▶ **INPUT DATA**
•••

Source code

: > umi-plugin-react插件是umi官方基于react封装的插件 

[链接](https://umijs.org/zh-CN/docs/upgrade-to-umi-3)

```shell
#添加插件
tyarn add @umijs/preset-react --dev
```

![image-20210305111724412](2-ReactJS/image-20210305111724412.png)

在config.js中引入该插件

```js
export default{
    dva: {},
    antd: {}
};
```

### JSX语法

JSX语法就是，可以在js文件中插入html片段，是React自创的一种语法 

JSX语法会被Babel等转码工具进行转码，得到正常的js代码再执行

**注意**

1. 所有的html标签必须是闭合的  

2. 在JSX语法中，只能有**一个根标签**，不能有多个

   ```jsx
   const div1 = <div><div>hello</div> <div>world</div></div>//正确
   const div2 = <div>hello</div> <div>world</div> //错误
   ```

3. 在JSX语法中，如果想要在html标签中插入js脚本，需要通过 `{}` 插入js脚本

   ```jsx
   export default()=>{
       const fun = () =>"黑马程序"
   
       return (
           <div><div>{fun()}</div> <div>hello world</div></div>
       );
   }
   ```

•••

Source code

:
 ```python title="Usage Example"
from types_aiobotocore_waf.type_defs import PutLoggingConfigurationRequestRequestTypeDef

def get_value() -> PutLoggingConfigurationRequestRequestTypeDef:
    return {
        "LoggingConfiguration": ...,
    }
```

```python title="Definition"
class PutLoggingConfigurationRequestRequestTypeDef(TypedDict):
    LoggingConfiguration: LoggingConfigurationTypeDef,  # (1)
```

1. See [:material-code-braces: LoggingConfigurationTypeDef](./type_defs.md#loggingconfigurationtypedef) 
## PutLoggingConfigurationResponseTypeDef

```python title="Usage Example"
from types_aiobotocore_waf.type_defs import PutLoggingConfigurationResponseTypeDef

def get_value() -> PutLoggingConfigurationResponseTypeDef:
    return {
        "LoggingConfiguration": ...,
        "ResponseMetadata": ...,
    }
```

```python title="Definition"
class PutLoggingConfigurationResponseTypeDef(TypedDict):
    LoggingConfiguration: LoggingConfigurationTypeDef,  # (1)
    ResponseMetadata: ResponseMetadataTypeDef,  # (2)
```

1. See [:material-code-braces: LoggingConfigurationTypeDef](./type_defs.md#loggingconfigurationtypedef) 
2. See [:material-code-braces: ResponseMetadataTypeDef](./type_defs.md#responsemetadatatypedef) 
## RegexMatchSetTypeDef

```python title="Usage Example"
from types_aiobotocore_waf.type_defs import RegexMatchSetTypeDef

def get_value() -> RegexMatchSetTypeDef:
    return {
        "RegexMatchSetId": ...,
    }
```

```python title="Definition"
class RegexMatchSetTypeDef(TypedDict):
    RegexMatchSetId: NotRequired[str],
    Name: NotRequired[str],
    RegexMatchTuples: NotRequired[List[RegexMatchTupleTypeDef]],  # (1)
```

•••

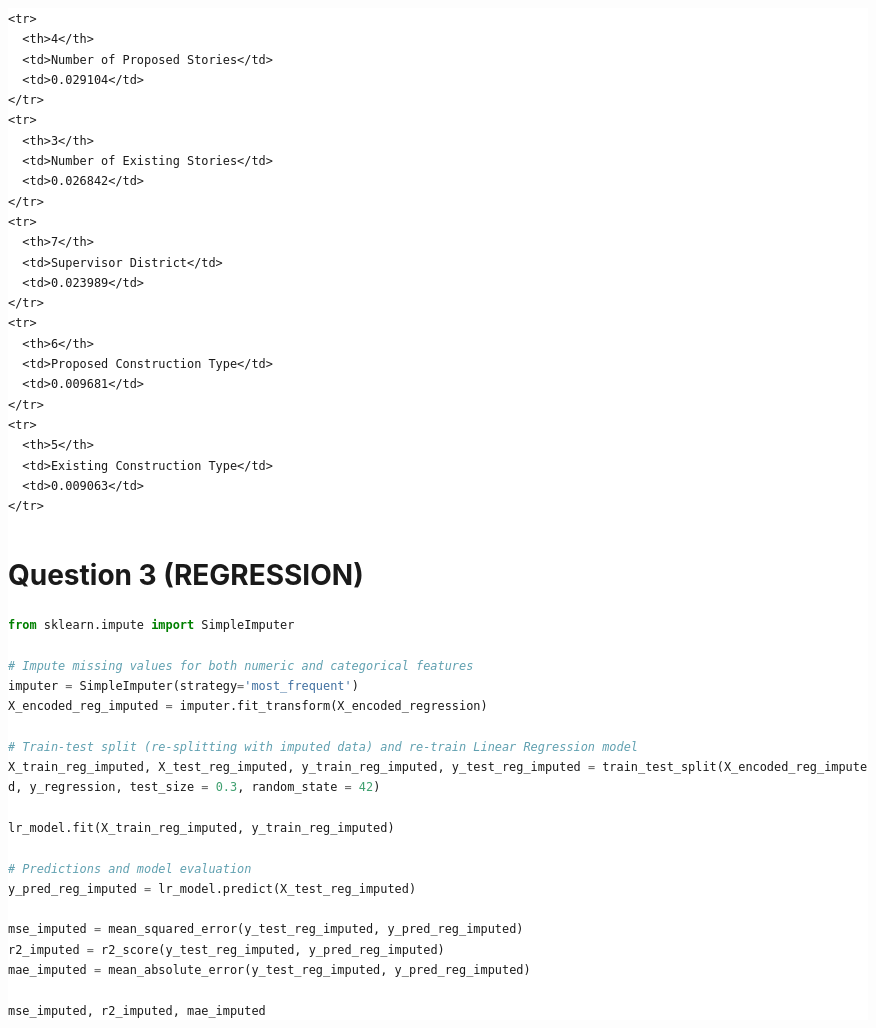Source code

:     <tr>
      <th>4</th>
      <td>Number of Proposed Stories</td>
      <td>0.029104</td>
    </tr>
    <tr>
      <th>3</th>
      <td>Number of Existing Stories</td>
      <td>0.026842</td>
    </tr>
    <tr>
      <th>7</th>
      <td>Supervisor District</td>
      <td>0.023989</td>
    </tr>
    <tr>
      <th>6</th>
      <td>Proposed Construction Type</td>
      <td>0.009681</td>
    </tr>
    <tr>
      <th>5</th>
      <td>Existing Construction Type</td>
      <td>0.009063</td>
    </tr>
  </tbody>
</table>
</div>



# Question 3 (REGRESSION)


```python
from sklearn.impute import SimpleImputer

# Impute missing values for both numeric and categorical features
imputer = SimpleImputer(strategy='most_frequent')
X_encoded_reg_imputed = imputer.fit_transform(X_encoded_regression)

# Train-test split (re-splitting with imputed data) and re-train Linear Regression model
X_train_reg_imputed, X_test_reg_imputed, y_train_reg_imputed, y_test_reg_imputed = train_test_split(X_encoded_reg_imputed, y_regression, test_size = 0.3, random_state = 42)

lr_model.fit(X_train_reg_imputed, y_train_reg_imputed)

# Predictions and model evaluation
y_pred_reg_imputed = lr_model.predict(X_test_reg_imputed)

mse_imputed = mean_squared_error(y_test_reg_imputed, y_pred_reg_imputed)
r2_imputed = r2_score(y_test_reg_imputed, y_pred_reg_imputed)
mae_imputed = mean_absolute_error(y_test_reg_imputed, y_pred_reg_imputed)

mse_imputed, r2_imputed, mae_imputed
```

•••

▶ **WHAT NEEDS TO BE DONE**
Of all the lines above, count the ones that include the string "在JSX语法中" and give the number alone.

▶ **TASK ANSWER**
2